Current trends in cyberintelligence
Note: everything stated below is my personal opinion and does not claim to be true. This opinion is based on long-term observation of job vacancies, investigations, the work of information and analytical organizations, tools, and individual specialists.
Note 2: we will discuss not only standard probes and compiling dossiers on individuals and legal entities, but also the entire field of cyber intelligence, including the creation of tools, the ability to conduct complex international investigations, social engineering, building your own security model, etc. It's an art form in itself :)
Just a couple of years ago, multitasking and versatility were unique skills that were highly valued. Now, they have become basic cyber intelligence skills if you want to stay up to date, have relevant and effective tools and connections, and solve non-trivial problems with massive amounts of data. All of this is greatly influenced by the development of AI.
In order to maintain and raise the professional bar, you need to possess and be able to use:
- Basic programming. Python (pipelines for automation, parsers, scripts for data processing, ml, etc.), bash\shell (must be able to deploy tools).
- Working with AI. Be able to compose prompts (and for this you need to know how they work), evaluate the strengths of different models, bypass restrictions, check, correct, and verify data, etc.
- Social engineering. Communicating with people is extremely important. Communication can be viewed from two sides: from the perspective of exchanging experiences, ideas, opportunities, contacts, mutual assistance, and from the perspective of the ability to obtain unique information about what you need. Both options require extensive experience in interacting with people, both ordinary and specialized.

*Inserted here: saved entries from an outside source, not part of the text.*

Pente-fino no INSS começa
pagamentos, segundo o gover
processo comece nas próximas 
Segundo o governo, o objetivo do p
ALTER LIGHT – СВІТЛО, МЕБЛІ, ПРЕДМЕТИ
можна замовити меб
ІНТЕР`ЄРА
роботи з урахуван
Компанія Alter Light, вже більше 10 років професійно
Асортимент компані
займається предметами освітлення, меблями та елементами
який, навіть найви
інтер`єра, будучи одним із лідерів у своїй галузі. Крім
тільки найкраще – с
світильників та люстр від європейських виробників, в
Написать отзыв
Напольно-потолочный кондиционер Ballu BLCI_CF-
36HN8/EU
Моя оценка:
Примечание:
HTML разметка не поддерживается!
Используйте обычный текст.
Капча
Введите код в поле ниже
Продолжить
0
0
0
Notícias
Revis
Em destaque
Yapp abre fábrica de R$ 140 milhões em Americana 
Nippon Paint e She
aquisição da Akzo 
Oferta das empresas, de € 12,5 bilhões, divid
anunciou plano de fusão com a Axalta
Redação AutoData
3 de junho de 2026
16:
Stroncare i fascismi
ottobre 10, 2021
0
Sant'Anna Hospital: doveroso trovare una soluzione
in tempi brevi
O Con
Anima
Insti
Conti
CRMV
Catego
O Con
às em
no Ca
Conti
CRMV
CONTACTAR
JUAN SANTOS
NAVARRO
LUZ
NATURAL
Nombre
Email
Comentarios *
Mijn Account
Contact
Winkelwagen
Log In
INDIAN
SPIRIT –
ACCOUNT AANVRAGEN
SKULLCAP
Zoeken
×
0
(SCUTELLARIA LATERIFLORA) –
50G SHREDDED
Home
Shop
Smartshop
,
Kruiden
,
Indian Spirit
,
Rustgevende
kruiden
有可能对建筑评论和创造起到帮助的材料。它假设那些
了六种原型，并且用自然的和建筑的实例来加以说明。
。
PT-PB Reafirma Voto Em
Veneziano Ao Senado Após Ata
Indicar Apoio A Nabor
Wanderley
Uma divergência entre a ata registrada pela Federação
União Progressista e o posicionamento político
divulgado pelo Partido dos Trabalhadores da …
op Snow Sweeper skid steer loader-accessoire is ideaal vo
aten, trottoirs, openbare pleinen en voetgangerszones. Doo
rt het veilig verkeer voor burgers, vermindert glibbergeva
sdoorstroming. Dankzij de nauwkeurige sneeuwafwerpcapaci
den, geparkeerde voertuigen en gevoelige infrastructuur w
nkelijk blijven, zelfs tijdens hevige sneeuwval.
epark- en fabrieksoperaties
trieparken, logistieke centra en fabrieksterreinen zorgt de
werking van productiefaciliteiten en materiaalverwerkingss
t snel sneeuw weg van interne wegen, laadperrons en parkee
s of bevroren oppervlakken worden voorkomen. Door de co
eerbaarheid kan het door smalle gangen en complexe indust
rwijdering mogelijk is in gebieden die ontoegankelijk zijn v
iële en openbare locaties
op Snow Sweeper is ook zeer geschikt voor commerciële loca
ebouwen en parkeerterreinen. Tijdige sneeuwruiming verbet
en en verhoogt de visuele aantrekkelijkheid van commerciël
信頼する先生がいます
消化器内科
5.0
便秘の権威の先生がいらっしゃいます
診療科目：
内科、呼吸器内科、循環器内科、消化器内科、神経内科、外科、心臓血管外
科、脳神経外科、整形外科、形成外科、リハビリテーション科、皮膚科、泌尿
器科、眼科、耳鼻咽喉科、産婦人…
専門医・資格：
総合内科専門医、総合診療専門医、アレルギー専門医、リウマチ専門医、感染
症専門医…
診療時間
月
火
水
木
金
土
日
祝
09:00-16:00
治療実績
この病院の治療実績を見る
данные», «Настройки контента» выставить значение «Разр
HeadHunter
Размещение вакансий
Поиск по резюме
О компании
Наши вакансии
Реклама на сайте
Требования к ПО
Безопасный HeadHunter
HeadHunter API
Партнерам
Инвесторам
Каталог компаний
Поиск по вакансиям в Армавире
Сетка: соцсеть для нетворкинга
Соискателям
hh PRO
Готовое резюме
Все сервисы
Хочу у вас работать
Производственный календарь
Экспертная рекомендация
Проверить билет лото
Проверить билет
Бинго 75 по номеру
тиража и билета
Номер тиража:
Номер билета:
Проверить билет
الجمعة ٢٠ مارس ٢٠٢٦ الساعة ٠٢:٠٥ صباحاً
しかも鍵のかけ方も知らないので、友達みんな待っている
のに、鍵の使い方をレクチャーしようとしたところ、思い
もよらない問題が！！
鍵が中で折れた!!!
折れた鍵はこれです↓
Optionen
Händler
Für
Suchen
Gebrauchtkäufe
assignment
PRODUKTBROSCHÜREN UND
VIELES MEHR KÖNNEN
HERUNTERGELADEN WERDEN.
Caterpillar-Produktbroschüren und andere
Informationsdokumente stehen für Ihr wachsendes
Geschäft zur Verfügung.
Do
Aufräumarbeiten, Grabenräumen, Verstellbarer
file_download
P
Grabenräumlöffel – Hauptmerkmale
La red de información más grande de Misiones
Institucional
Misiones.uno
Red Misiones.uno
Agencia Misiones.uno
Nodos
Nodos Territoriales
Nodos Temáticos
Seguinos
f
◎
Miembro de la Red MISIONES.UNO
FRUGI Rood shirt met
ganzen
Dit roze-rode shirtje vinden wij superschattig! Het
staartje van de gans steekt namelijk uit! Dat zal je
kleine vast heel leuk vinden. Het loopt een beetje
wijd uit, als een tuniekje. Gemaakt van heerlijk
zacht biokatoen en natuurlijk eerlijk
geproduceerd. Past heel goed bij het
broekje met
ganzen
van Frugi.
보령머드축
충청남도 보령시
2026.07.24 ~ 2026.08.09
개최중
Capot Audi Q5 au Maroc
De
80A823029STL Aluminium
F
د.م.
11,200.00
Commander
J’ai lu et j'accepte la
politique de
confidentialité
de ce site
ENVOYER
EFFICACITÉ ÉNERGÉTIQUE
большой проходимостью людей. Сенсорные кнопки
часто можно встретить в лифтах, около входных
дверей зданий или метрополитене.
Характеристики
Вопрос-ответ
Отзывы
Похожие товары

- To build your own security model, you need a large block of at least basic knowledge about: how networks work (for example, for VPNs, leaving digital traces, etc.), how different operating systems work in terms of convenience for different tasks, security, anonymity, protection, how browsers work, how phones and other technical devices that you use in your work work. It is also worth highlighting the aspect of knowledge about the algorithms used by the police and special agencies. Frankly speaking, in the current times, it is desirable for everyone to know this.
- Analytics. Verification, the ability to objectively evaluate data and sources, the ability to write scripts if you work with large amounts of data, evaluating your results, building work algorithms. There are even workshops on verification (for example, Bellingcat).
- Disinformation analysis (research into information operations) deserves a separate mention. IMHO, no justification is needed here, as with the point below :)
- GeoINT.
- Basic knowledge of cryptocurrency.
- Proficiency in languages (at least English) and broad knowledge. It may seem strange, but you never know what segment of the internet you will end up in and why. Sometimes you have to learn about the quality and durability of bricks, sometimes you have to understand military technology, and sometimes you have to dig through arab marketplaces.
- Ability to work with data leaks: monitoring, searching databases, processing.
- Ability to work in onion, knowing where to get or buy information.
- Monitoring specialists, tools, and news for professional self-education.
- Ability to work with different types of data (how to investigate social networks, what can be done with full name + date of birth, how to investigate a phone number, etc.). It is worth highlighting multimedia verification (images, video, audio, deepfake analysis, out-of-context media, provenance, metadata, content origin chain). For example, at OScon'25 in Zurich, there was a separate report on audio forensics in journalism. In addition to this, there is graph-centric analysis. Connection graphs are currently trending because they are convenient.
- This is the point marked with an asterisk. Working with application APIs to be able to retrieve unprotected data. I am currently trying to learn this using Telegram as an example.
Some people sometimes add a section on reproducibility and evidence discipline. To be honest, I just record the entire investigation process and don't worry too much about it. Wherever I need to attach a source or trace the path of information, everything is there. I have my own report formats, and sometimes I tailor them to the client's preferences.
There is one more point I would add, but it is very specific. I have been working on this myself for some time. It is the creation of a local information and analytical system.
- https://www.worldmonitor.app/
- https://arxiv.org/abs/2503.03215 (but the manuscript was later withdrawn)
- https://x.com/bilawalsidhu/status/2024672151949766950?s=67
I will tell you a little about my project. I cannot describe all the planned features for obvious reasons, but nevertheless.
What will be included in the basic tasks of the IAS?
- Collection and processing of data from diverse sources (primary processing, normalization, preparation)
- Extraction of facts, events, entities, and relationships (using ML+IE models such as OneIE\DyGIE\TARS)
- Building an internal knowledge base (based on Neo4j to start with, with vector search, indexing, fact enrichment, etc.)
- Additional processing using local LLM with RAG (llama.cp)
- Convenient visualization
Additional features are planned, but there is no point in talking about them yet, because I am only raising the MVP at the moment.
I expect this to be very helpful when working with projects that have many entities. However, for security reasons, a local deployment is required; Maltego is not suitable in this regard.